Every line below needs to be printed again exactly, without any of its pictures.

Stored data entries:
▽
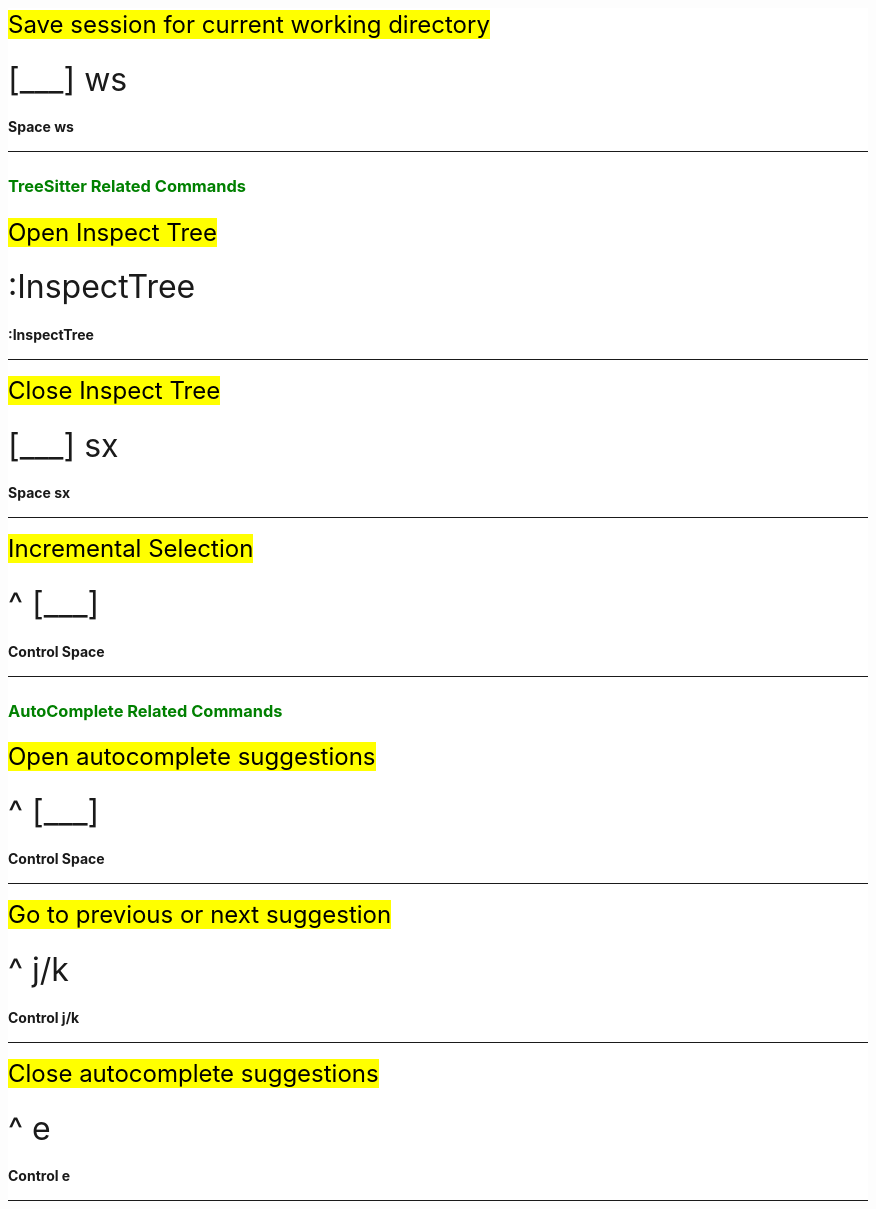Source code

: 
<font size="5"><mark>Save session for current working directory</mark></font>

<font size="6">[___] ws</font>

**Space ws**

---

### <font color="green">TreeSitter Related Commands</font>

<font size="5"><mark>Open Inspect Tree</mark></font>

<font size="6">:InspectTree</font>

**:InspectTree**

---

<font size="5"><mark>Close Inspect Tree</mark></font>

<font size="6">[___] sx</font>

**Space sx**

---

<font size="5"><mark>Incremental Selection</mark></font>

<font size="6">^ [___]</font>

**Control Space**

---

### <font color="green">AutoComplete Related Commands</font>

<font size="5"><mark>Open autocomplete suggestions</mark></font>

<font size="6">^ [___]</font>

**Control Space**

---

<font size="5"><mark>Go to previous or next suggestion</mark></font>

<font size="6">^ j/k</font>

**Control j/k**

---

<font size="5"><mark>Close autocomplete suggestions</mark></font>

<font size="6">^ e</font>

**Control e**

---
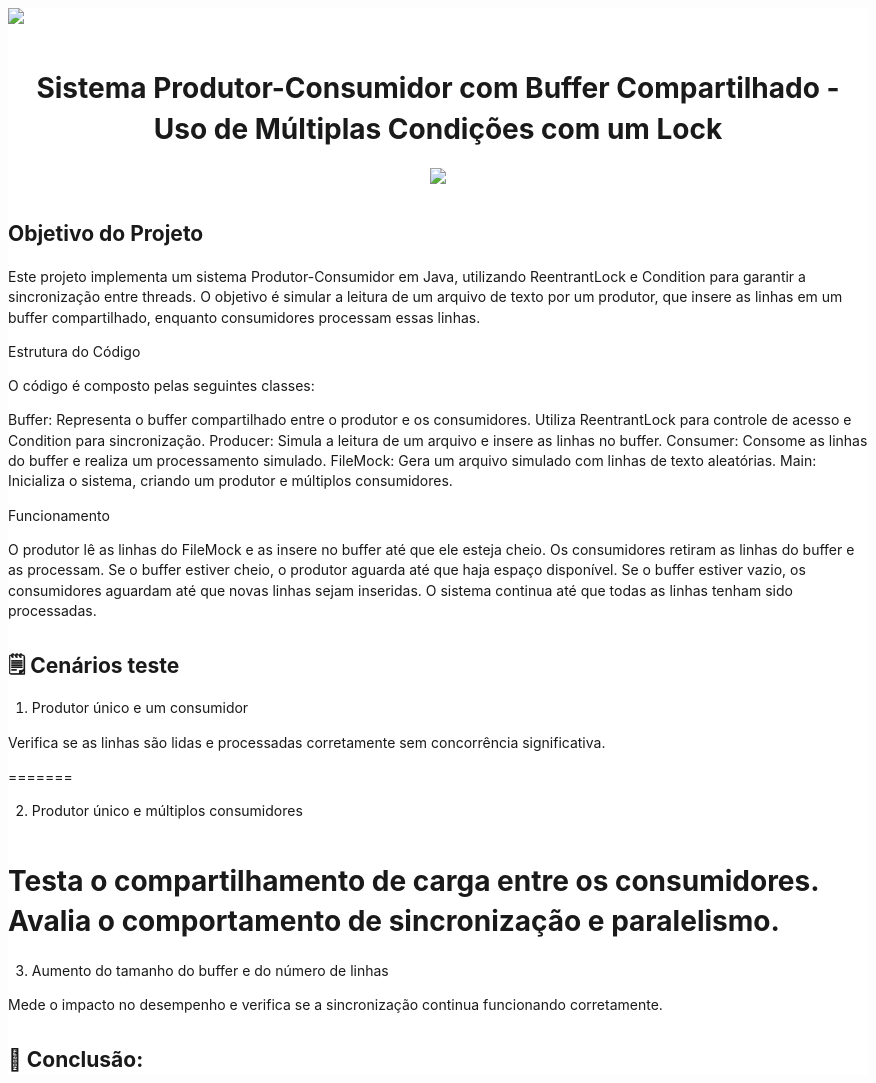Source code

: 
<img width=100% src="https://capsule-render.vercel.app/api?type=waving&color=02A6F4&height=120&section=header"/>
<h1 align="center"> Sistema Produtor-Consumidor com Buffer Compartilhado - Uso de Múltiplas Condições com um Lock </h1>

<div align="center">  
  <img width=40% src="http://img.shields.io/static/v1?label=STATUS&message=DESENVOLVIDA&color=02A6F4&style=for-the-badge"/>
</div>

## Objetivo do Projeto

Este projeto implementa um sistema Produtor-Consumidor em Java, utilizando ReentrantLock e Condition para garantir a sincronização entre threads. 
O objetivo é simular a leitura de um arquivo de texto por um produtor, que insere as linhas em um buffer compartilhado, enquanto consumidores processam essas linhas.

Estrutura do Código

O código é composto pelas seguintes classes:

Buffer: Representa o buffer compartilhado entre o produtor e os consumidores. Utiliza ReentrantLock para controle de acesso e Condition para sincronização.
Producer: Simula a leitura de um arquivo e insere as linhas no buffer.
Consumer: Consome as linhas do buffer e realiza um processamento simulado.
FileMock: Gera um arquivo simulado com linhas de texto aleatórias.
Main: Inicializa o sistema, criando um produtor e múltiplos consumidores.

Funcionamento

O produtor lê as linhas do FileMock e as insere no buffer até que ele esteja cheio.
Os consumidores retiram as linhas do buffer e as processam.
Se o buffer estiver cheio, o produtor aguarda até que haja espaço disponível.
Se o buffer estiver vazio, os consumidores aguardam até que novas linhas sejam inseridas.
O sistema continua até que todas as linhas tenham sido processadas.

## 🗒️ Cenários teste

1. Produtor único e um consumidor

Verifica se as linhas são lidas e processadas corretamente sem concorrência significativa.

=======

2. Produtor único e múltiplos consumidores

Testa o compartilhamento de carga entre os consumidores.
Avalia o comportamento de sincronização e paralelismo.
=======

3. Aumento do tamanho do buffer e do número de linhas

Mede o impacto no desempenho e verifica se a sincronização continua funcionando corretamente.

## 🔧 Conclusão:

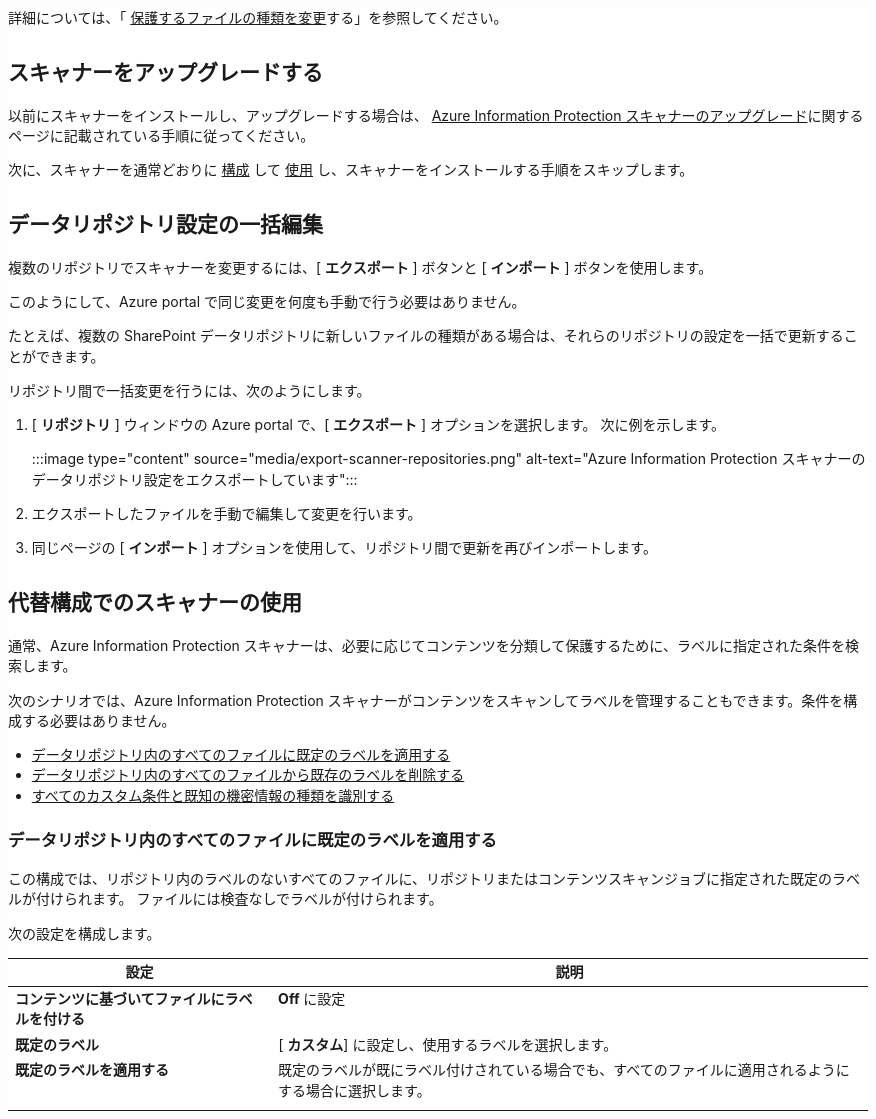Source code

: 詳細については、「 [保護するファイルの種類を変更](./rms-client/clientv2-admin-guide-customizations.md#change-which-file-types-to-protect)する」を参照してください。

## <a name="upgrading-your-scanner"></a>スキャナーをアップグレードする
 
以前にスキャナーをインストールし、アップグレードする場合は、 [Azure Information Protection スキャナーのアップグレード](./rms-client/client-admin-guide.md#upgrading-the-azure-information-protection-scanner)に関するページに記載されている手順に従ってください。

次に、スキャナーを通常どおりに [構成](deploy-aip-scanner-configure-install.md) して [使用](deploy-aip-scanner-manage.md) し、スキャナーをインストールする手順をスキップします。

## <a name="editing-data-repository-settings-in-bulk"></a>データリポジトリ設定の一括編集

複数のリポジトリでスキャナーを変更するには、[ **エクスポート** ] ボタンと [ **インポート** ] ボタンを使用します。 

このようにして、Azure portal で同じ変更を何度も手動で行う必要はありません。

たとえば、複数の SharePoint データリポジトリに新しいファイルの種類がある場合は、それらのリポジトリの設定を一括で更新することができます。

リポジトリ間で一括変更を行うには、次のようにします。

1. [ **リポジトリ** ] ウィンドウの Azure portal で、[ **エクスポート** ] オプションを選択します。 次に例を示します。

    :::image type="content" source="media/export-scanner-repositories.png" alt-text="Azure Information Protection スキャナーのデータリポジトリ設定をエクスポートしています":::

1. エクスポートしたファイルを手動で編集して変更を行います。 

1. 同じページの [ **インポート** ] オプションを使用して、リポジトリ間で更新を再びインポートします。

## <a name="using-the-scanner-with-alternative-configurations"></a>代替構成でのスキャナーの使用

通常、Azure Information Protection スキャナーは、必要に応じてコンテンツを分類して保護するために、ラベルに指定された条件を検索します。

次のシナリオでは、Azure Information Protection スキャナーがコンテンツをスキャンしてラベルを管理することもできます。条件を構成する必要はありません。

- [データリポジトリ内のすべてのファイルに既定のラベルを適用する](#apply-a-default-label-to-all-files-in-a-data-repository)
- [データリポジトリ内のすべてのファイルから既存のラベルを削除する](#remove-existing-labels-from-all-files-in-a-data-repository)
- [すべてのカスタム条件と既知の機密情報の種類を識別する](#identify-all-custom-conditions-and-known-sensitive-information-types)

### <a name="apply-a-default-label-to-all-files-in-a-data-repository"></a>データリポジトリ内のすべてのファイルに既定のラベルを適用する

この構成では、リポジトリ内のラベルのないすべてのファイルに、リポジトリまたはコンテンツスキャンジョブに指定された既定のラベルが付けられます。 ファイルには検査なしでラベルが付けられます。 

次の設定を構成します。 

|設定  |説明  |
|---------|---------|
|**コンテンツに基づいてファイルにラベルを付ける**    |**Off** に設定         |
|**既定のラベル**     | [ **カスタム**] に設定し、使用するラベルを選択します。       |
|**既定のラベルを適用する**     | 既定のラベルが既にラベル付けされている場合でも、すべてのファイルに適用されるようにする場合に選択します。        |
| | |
△
Finished exercise:
Source code

: 
<font size="5"><mark>Save session for current working directory</mark></font>

<font size="6">[___] ws</font>

**Space ws**

---

### <font color="green">TreeSitter Related Commands</font>

<font size="5"><mark>Open Inspect Tree</mark></font>

<font size="6">:InspectTree</font>

**:InspectTree**

---

<font size="5"><mark>Close Inspect Tree</mark></font>

<font size="6">[___] sx</font>

**Space sx**

---

<font size="5"><mark>Incremental Selection</mark></font>

<font size="6">^ [___]</font>

**Control Space**

---

### <font color="green">AutoComplete Related Commands</font>

<font size="5"><mark>Open autocomplete suggestions</mark></font>

<font size="6">^ [___]</font>

**Control Space**

---

<font size="5"><mark>Go to previous or next suggestion</mark></font>

<font size="6">^ j/k</font>

**Control j/k**

---

<font size="5"><mark>Close autocomplete suggestions</mark></font>

<font size="6">^ e</font>

**Control e**

---
Source code

: 
<img width=100% src="https://capsule-render.vercel.app/api?type=waving&color=02A6F4&height=120&section=header"/>
<h1 align="center"> Sistema Produtor-Consumidor com Buffer Compartilhado - Uso de Múltiplas Condições com um Lock </h1>

<div align="center">  
  <img width=40% src="http://img.shields.io/static/v1?label=STATUS&message=DESENVOLVIDA&color=02A6F4&style=for-the-badge"/>
</div>

## Objetivo do Projeto

Este projeto implementa um sistema Produtor-Consumidor em Java, utilizando ReentrantLock e Condition para garantir a sincronização entre threads. 
O objetivo é simular a leitura de um arquivo de texto por um produtor, que insere as linhas em um buffer compartilhado, enquanto consumidores processam essas linhas.

Estrutura do Código

O código é composto pelas seguintes classes:

Buffer: Representa o buffer compartilhado entre o produtor e os consumidores. Utiliza ReentrantLock para controle de acesso e Condition para sincronização.
Producer: Simula a leitura de um arquivo e insere as linhas no buffer.
Consumer: Consome as linhas do buffer e realiza um processamento simulado.
FileMock: Gera um arquivo simulado com linhas de texto aleatórias.
Main: Inicializa o sistema, criando um produtor e múltiplos consumidores.

Funcionamento

O produtor lê as linhas do FileMock e as insere no buffer até que ele esteja cheio.
Os consumidores retiram as linhas do buffer e as processam.
Se o buffer estiver cheio, o produtor aguarda até que haja espaço disponível.
Se o buffer estiver vazio, os consumidores aguardam até que novas linhas sejam inseridas.
O sistema continua até que todas as linhas tenham sido processadas.

## 🗒️ Cenários teste

1. Produtor único e um consumidor

Verifica se as linhas são lidas e processadas corretamente sem concorrência significativa.

=======

2. Produtor único e múltiplos consumidores

Testa o compartilhamento de carga entre os consumidores.
Avalia o comportamento de sincronização e paralelismo.
=======

3. Aumento do tamanho do buffer e do número de linhas

Mede o impacto no desempenho e verifica se a sincronização continua funcionando corretamente.

## 🔧 Conclusão:

Source code

: 詳細については、「 [保護するファイルの種類を変更](./rms-client/clientv2-admin-guide-customizations.md#change-which-file-types-to-protect)する」を参照してください。

## <a name="upgrading-your-scanner"></a>スキャナーをアップグレードする
 
以前にスキャナーをインストールし、アップグレードする場合は、 [Azure Information Protection スキャナーのアップグレード](./rms-client/client-admin-guide.md#upgrading-the-azure-information-protection-scanner)に関するページに記載されている手順に従ってください。

次に、スキャナーを通常どおりに [構成](deploy-aip-scanner-configure-install.md) して [使用](deploy-aip-scanner-manage.md) し、スキャナーをインストールする手順をスキップします。

## <a name="editing-data-repository-settings-in-bulk"></a>データリポジトリ設定の一括編集

複数のリポジトリでスキャナーを変更するには、[ **エクスポート** ] ボタンと [ **インポート** ] ボタンを使用します。 

このようにして、Azure portal で同じ変更を何度も手動で行う必要はありません。

たとえば、複数の SharePoint データリポジトリに新しいファイルの種類がある場合は、それらのリポジトリの設定を一括で更新することができます。

リポジトリ間で一括変更を行うには、次のようにします。

1. [ **リポジトリ** ] ウィンドウの Azure portal で、[ **エクスポート** ] オプションを選択します。 次に例を示します。

    :::image type="content" source="media/export-scanner-repositories.png" alt-text="Azure Information Protection スキャナーのデータリポジトリ設定をエクスポートしています":::

1. エクスポートしたファイルを手動で編集して変更を行います。 

1. 同じページの [ **インポート** ] オプションを使用して、リポジトリ間で更新を再びインポートします。

## <a name="using-the-scanner-with-alternative-configurations"></a>代替構成でのスキャナーの使用

通常、Azure Information Protection スキャナーは、必要に応じてコンテンツを分類して保護するために、ラベルに指定された条件を検索します。

次のシナリオでは、Azure Information Protection スキャナーがコンテンツをスキャンしてラベルを管理することもできます。条件を構成する必要はありません。

- [データリポジトリ内のすべてのファイルに既定のラベルを適用する](#apply-a-default-label-to-all-files-in-a-data-repository)
- [データリポジトリ内のすべてのファイルから既存のラベルを削除する](#remove-existing-labels-from-all-files-in-a-data-repository)
- [すべてのカスタム条件と既知の機密情報の種類を識別する](#identify-all-custom-conditions-and-known-sensitive-information-types)

### <a name="apply-a-default-label-to-all-files-in-a-data-repository"></a>データリポジトリ内のすべてのファイルに既定のラベルを適用する

この構成では、リポジトリ内のラベルのないすべてのファイルに、リポジトリまたはコンテンツスキャンジョブに指定された既定のラベルが付けられます。 ファイルには検査なしでラベルが付けられます。 

次の設定を構成します。 

|設定  |説明  |
|---------|---------|
|**コンテンツに基づいてファイルにラベルを付ける**    |**Off** に設定         |
|**既定のラベル**     | [ **カスタム**] に設定し、使用するラベルを選択します。       |
|**既定のラベルを適用する**     | 既定のラベルが既にラベル付けされている場合でも、すべてのファイルに適用されるようにする場合に選択します。        |
| | |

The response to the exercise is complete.